▶ Exercise material
■ ■ ■ ■

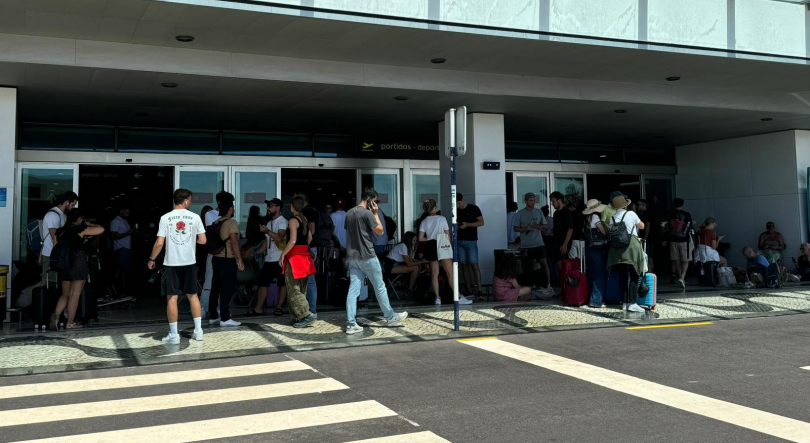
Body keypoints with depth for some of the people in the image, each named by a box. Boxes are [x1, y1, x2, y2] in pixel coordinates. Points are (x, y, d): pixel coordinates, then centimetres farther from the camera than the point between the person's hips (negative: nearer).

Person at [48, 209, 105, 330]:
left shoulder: (60, 231, 9)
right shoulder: (80, 229, -8)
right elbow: (101, 229, -7)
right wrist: (88, 224, 6)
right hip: (78, 262, -6)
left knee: (65, 294, 12)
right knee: (75, 294, 0)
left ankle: (56, 315, -11)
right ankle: (70, 323, 2)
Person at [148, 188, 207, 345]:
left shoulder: (166, 217, -5)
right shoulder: (195, 217, -2)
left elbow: (159, 243, -8)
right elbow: (203, 240, 0)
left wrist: (152, 259, 5)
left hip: (171, 262, -2)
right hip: (189, 262, 2)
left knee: (172, 297, 3)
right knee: (193, 295, 13)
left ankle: (174, 335, 4)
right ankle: (198, 331, 15)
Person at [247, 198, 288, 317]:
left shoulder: (282, 221, -7)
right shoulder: (270, 222, 19)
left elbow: (279, 237, -22)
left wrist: (267, 231, -31)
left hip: (280, 259, -8)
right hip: (269, 259, 8)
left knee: (282, 283, 1)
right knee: (263, 282, 5)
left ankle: (278, 307, 5)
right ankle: (258, 308, 7)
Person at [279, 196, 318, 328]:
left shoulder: (293, 221, -12)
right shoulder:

■ ■ ■ ■

Can you replace "hip" with "pelvis" in the lines that begin with the one containing "right wrist: (88, 224, 6)" and end with the one containing "left knee: (172, 297, 3)", returning only those lines with nothing else changed?

right wrist: (88, 224, 6)
right pelvis: (78, 262, -6)
left knee: (65, 294, 12)
right knee: (75, 294, 0)
left ankle: (56, 315, -11)
right ankle: (70, 323, 2)
Person at [148, 188, 207, 345]:
left shoulder: (166, 217, -5)
right shoulder: (195, 217, -2)
left elbow: (159, 243, -8)
right elbow: (203, 240, 0)
left wrist: (152, 259, 5)
left pelvis: (171, 262, -2)
right pelvis: (189, 262, 2)
left knee: (172, 297, 3)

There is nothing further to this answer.